Items listed in a dataset |
================================

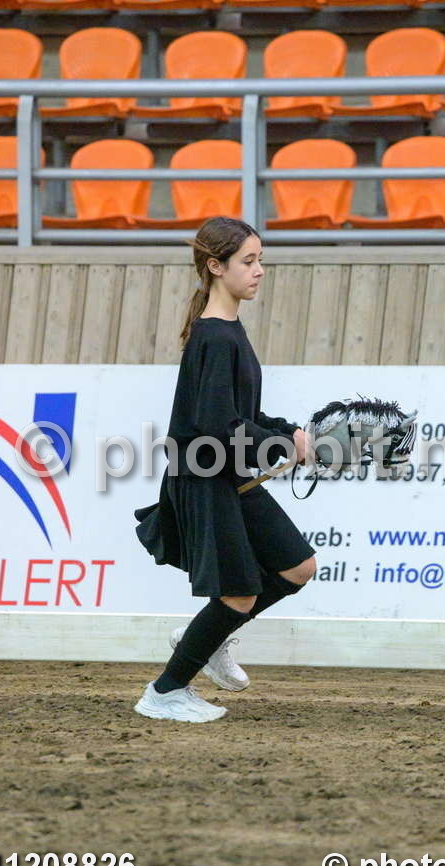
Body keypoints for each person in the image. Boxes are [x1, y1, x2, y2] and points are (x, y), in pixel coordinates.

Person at [134, 216, 317, 723]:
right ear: (216, 267)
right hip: (203, 477)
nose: (259, 271)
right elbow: (217, 425)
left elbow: (241, 415)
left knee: (298, 567)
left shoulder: (229, 330)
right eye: (248, 261)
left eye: (261, 260)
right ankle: (164, 693)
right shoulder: (215, 337)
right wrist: (281, 442)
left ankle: (209, 635)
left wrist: (290, 432)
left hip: (226, 472)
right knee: (238, 593)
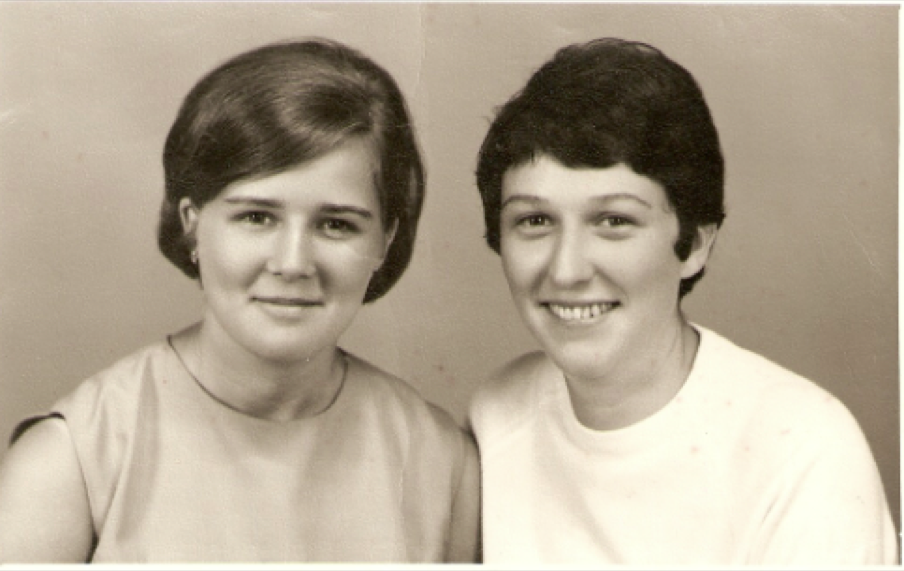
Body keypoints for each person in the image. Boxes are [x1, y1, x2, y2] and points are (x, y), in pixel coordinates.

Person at [0, 38, 479, 563]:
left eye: (336, 224)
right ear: (192, 222)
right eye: (256, 217)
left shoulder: (443, 464)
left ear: (385, 240)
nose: (293, 263)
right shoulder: (69, 462)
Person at [468, 37, 896, 565]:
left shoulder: (803, 447)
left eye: (614, 221)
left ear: (694, 244)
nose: (566, 270)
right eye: (534, 220)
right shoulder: (495, 415)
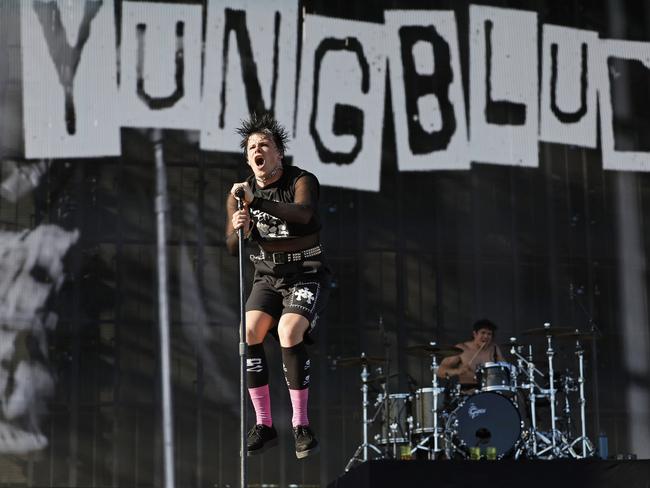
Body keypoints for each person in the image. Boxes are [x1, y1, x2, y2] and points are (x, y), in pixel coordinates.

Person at [225, 112, 331, 459]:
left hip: (306, 272)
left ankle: (301, 425)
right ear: (247, 158)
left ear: (278, 154)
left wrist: (259, 204)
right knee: (249, 331)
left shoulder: (301, 179)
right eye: (252, 147)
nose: (258, 150)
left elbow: (305, 216)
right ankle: (265, 425)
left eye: (264, 145)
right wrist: (238, 225)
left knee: (288, 332)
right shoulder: (241, 193)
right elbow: (230, 246)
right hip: (267, 275)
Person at [437, 319, 504, 389]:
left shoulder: (494, 348)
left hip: (489, 390)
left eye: (489, 334)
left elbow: (504, 369)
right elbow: (440, 371)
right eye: (483, 333)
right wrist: (458, 371)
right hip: (468, 391)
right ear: (475, 334)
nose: (486, 336)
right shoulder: (461, 348)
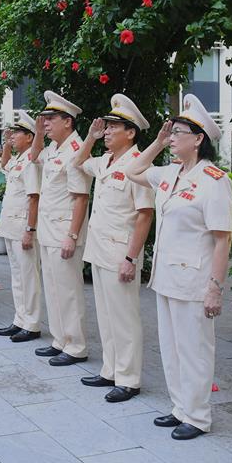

================================

Skip the pictures and transcribe the rest of the records exactly.

Body keypoints for each person in the image. Boxes are [x1, y1, x2, y2] and points are (x, y), in pixel coordinates.

Person at [134, 216, 317, 723]:
right ear: (216, 267)
right hip: (203, 477)
nose: (259, 271)
right elbow: (217, 425)
left elbow: (241, 415)
left knee: (298, 567)
left shoulder: (229, 330)
right eye: (248, 261)
left eye: (261, 260)
right ankle: (164, 693)
right shoulder: (215, 337)
right wrist: (281, 442)
left ankle: (209, 635)
left wrist: (290, 432)
left hip: (226, 472)
right knee: (238, 593)
Body keypoints for each person in the image. Boxes are [x1, y1, x2, y2] and points are (x, y), in pixel coordinates.

Person at [0, 38, 479, 563]:
left eye: (336, 224)
right ear: (192, 222)
right eye: (256, 217)
left shoulder: (443, 464)
left ear: (385, 240)
nose: (293, 263)
right shoulder: (69, 462)
Person at [468, 37, 896, 565]:
left shoulder: (803, 447)
left eye: (614, 221)
left ear: (694, 244)
nose: (566, 270)
right eye: (534, 220)
right shoulder: (495, 415)
Body keypoints for each person in the image. Boxes are [x1, y1, x2, y2] and points are (x, y), in pixel coordinates.

Person at [225, 112, 331, 459]:
left hip: (306, 272)
left ankle: (301, 425)
right ear: (247, 158)
left ear: (278, 154)
left wrist: (259, 204)
right knee: (249, 331)
left shoulder: (301, 179)
right eye: (252, 147)
nose: (258, 150)
left elbow: (305, 216)
right ankle: (265, 425)
left eye: (264, 145)
right wrist: (238, 225)
left knee: (288, 332)
right shoulder: (241, 193)
right elbow: (230, 246)
right hip: (267, 275)
Person at [437, 319, 504, 389]:
left shoulder: (494, 348)
left hip: (489, 390)
left eye: (489, 334)
left elbow: (504, 369)
right elbow: (440, 371)
right eye: (483, 333)
right wrist: (458, 371)
right hip: (468, 391)
right ear: (475, 334)
nose: (486, 336)
right shoulder: (461, 348)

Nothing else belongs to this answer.